Selon la jurisprudence, posée par l'arrêt de la Cour de Justice des Communautés Européennes de 1984, "Van Colson" : En cas de violation d'une règle de droit communautaire, la sanction découlant de cette violation doit être de nature à assurer une protection juridictionnelle effective et efficace des personnes qui ont été lésées.
Cette obligation qui pèse sur les autorités d'Etat vise toutes les juridictions nationales.
Dans cet arrêt, Mademoiselle Van Colson était candidate à un poste d'assistante sociale dans une prison. Sa candidature a été refusée au motif qu'elle était une femme. Elle demande au juge national de condamner celui qui administre la prison.
Elle demande donc au juge national qu'on lui donne le travail et demande des dommages et intérêts correspondant à 6 mois de salaire. Le juge national estime qu'il y a discrimination mais qu'il ne peut rien faire.
Il interroge la Cour de Justice des Communautés Européennes en demande d'interprétation de la directive de 1976 relative à l'interdiction de discrimination entre homes et femmes dans les relations de travail.
La Cour de Justice des Communautés Européennes répond en disant que la directive n'impose pas une obligation de conclure un contrat avec la personne victime de discrimination. elle observe aussi que la directive ne fixe pas de formes de sanctions.
Cependant, même s'il existe une formalité de l'Etat quant à la sanction à adopter, le juge communautaire va encadrer l'office du juge national en disant que la sanction doit apporter une protection juridictionnelle effective.

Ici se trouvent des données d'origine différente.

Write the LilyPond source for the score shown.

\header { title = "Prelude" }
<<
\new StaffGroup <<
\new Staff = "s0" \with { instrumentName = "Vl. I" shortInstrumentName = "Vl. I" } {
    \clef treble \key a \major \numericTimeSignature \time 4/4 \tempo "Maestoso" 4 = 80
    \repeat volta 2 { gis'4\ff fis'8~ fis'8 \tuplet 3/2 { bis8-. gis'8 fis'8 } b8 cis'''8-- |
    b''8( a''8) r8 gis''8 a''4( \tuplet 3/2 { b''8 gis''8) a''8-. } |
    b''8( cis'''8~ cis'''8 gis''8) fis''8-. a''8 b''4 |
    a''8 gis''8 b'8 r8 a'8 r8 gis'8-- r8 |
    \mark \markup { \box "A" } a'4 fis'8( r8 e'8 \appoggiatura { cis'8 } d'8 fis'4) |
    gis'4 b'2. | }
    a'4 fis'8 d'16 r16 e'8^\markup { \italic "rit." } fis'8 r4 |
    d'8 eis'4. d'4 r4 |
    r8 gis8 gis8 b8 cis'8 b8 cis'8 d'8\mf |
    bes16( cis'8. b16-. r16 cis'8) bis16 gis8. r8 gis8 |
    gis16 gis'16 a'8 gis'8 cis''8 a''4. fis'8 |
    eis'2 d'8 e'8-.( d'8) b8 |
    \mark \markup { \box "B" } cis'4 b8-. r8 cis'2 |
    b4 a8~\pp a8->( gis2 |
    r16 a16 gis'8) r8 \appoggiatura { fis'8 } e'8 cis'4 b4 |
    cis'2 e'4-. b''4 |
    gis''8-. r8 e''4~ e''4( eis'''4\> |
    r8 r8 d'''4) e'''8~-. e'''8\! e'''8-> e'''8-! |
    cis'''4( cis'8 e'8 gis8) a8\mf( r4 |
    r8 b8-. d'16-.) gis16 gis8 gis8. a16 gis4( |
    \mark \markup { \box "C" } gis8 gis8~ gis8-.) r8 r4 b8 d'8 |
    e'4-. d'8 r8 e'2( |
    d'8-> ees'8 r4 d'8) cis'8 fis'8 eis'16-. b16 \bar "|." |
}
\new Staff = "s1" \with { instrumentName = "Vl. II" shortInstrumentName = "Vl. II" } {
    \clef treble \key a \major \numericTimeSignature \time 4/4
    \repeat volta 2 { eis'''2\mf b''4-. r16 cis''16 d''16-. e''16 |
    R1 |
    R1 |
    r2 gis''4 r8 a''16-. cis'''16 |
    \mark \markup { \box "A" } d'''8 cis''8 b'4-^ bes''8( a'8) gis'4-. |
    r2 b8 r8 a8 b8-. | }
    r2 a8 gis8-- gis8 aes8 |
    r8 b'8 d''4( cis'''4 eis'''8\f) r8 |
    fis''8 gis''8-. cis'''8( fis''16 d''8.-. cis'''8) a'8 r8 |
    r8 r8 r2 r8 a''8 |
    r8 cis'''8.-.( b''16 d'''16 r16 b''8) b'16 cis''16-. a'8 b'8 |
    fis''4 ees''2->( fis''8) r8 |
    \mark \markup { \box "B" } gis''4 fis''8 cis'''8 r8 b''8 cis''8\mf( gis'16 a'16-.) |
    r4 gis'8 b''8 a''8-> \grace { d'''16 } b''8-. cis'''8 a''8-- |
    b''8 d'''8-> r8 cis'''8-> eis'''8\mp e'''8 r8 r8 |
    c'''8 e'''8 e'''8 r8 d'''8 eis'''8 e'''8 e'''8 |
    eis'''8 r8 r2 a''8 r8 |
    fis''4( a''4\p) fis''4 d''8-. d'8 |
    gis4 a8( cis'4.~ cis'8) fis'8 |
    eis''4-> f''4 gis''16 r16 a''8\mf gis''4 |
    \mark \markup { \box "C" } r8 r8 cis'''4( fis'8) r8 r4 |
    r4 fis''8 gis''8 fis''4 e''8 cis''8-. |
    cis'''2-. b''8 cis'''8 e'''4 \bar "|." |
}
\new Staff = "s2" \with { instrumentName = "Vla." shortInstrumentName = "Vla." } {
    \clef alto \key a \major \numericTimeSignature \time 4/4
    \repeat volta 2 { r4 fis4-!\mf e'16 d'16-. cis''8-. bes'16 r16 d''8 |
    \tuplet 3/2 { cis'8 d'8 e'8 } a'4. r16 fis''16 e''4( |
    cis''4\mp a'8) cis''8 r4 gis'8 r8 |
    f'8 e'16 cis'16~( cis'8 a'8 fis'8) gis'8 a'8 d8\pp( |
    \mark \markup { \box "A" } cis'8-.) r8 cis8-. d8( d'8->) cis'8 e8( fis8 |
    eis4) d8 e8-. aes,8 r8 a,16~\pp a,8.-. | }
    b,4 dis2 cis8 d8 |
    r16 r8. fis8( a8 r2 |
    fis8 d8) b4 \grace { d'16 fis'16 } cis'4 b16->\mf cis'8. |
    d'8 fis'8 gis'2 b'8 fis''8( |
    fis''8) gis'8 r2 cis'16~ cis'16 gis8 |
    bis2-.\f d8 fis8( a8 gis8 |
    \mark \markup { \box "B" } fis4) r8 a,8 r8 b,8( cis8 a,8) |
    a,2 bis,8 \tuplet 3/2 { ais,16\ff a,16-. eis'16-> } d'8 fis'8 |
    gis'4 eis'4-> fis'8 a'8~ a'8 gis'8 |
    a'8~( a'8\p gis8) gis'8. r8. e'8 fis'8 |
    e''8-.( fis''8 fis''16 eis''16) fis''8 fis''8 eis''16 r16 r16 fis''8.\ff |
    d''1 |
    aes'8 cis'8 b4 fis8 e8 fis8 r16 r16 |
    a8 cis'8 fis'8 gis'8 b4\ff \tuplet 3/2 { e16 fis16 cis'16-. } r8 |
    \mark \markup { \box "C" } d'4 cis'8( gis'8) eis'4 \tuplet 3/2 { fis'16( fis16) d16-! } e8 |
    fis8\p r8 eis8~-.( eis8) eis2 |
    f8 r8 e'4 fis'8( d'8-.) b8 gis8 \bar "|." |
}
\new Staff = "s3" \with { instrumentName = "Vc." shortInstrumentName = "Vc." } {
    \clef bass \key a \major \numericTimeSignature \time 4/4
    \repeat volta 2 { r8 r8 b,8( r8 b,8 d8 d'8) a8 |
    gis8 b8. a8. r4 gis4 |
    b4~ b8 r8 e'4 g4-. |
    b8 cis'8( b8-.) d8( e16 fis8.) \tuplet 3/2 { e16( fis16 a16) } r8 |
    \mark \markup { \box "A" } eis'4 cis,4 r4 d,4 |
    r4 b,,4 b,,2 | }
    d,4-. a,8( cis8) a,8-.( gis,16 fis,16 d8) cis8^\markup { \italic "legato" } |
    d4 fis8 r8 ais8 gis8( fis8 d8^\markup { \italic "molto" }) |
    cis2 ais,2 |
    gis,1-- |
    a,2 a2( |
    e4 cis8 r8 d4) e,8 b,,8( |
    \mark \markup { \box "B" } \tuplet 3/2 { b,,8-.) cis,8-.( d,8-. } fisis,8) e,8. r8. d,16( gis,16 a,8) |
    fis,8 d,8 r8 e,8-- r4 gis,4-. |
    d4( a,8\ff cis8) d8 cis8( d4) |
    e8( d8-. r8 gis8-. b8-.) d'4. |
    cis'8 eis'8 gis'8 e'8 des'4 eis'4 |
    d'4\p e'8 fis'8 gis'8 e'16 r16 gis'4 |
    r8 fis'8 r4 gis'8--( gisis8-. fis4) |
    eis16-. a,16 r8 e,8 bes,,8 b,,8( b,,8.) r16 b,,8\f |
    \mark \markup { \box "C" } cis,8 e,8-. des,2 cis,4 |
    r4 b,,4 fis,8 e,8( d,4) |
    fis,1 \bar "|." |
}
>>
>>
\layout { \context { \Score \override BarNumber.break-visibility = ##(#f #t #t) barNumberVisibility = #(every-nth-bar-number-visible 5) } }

Si l'Etat choisit les dommages et intérêts comme sanction, il faut qu'ils correspondent au dommage subit.
Il y a donc un véritable principe de protection efficace par le juge communautaire qui découle du principe de coopération loyale (Article 10 du Traité sur les Communautés Européennes). Pour répondre à cette obligation de protection, il faut d'abord un véritable accès au juge et conférer à ce juge un ensemble de pouvoirs.

I) Le droit au jugement.

La fonction confiée aux juridictions nationales se présent sous la forme d'une sorte d'obligation de résultat. Ce résultat est d'assurer au justiciable une protection directe, immédiate et effective. Les procédés et moyens pour y parvenir sont puisés dans l'ordre juridique interne, conformément au principe de l'autonomie institutionnelle et procédurale dont bénéficient les autorités des Etats membres dans l'application et la mise en oeuvre du droit communautaire.
Le principe du droit au jugement ou à un recours juridictionnel effectif a été posé par un arrêt de la Cour de Justice des Communautés Européennes du 15 mai 1986 "Johnston".
Dans cet arrêt, la Cour de Justice reconnaît le droit au jugement comme un Principe Général du droit communautaire. La requérante, madame Johnston, contestait le refus de renouvellement de son contrat dans la police d'Irlande du Nord.
Les motifs étaient "que les femmes ne peuvent pas remplir des fonctions pour lesquelles il faut être armées et qu'il y avait suffisamment d'effectif.
Le recours dirigé contre cette décision devant le juge national se heurte à la loi britannique sur la discrimination entre les sexes qui indique qu'aucune de ces dispositions interdisant les discriminations entre hommes et femmes ne pouvait avoir pour effet de rendre illégal un acte intervenu aux fins de sauvegarder la sûreté de l'Etat ou l'ordre public. Parallèlement à la loi britannique, on a la directive de 1976 qui prévoit que toute personne lésée doit pouvoir faire valoir ses droits par voie juridictionnelle.
La Cour de Justice va donc dégager un véritable Principe Général du Droit communautaire en disant : que le contrôle juridictionnel imposé par la directive n'est que l'expression d'un Principe Général qui trouve son fondement à la fois dans les traditions constitutionnelles communes aux Etats membres et aux articles 6 et 13 de la Convention Européenne des Droits de l'Homme.
Par la voie de cette interprétation, la juridiction nationale voit ses pouvoirs étendus puisque la Cour de Justice des Communautés Européennes relève qu'il appartient au juge national de veiller au respect du principe de proportionnalité et de vérifier si le refus de renouveler le contrat de madame Johnston ne pouvait pas être évité par l'attribution à cette femme de tâches qui pouvaient, sans risques pour les buts poursuivis, être effectués sans armes (Encadrement du juge national).
Cette jurisprudence a été renforcée par un arrêt de la Cour de Justice du 15/10/1987 "Heylens".
La Cour de Justice des Communautés Européenne a précisé que l'efficacité du contrôle juridictionnel implique que le juge puisse exiger de l'autorité compétente la communication des motifs de l'acte contesté et même que l'intéressé puisse connaître ces motifs avant tout recours contentieux.
L'accès au jugement est un élément important de la Communauté de Droit.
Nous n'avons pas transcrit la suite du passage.